Clinical, echocardiographic, and operative findings in active infective endocarditis.

Abstract
Clinical and echocardiographic findings were compared with those found at operation in 18 consecutive patients with active endocarditis undergoing valve replacement for continuing left ventricular failure. A close correlation was shown between vegetations detected by echocardiography and those found at operation. In 10 of 11 patients with clinically suspected severe aortic regurgitation and vegetations only on the aortic valve and in 2 of 3 patients with severe mitral regurgitation echocardiography provided confirmation of the clinical diagnosis. In the 3 patients with clinically suspected aortic and mitral regurgitation, however, cardiac catheterization was necessary to confirm the severity of the valvular regurgitation. In a further 3 patients cardiac catheterization was carried out as the severity of the single valve lesion was difficult to assess or there were associated problems, i.e., chest pain with myocardial infarction and a sinus of Valsalva aneurysm. Four patients had either an abscess, annular infection, a sinus or a ventricular septal defect at the time of operation, which were not detected by echocardiography.
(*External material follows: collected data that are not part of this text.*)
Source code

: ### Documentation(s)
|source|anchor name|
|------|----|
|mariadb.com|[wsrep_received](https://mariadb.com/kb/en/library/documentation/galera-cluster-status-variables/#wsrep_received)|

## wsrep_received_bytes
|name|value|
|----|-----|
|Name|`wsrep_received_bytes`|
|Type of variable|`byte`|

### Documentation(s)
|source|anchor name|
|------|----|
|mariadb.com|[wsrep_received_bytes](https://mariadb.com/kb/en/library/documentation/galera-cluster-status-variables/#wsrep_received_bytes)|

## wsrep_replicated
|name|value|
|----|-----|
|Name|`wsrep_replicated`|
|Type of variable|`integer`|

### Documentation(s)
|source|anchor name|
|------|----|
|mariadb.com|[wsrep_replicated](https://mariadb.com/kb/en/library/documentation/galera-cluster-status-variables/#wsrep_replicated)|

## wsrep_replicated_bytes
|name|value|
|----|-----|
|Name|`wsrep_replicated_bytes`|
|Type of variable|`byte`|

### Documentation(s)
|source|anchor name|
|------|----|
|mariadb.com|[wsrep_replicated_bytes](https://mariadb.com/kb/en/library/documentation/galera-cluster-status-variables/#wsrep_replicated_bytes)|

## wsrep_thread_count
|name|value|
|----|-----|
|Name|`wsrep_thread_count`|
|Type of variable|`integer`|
Nevertheless, because of their size it would be doubtful if these would have been identified by cardiac catheterization. Echocardiography allowed repeated assessment of the patient so that the optimal time for operation could be determined without the risks of left heart catheterization. Of the 18 patients, 14 (78%) survived to leave the hospital. The follow-up extended to 44 mo. During this time reinfection, prosthetic dehiscence or paravalvular leaks did not occur. In the majority of patients with left sided active infective endocarditis and continuing left ventricular failure resulting from severe valvular disease, the clinical findings together with echocardiography provide a satisfactory preoperative assessment.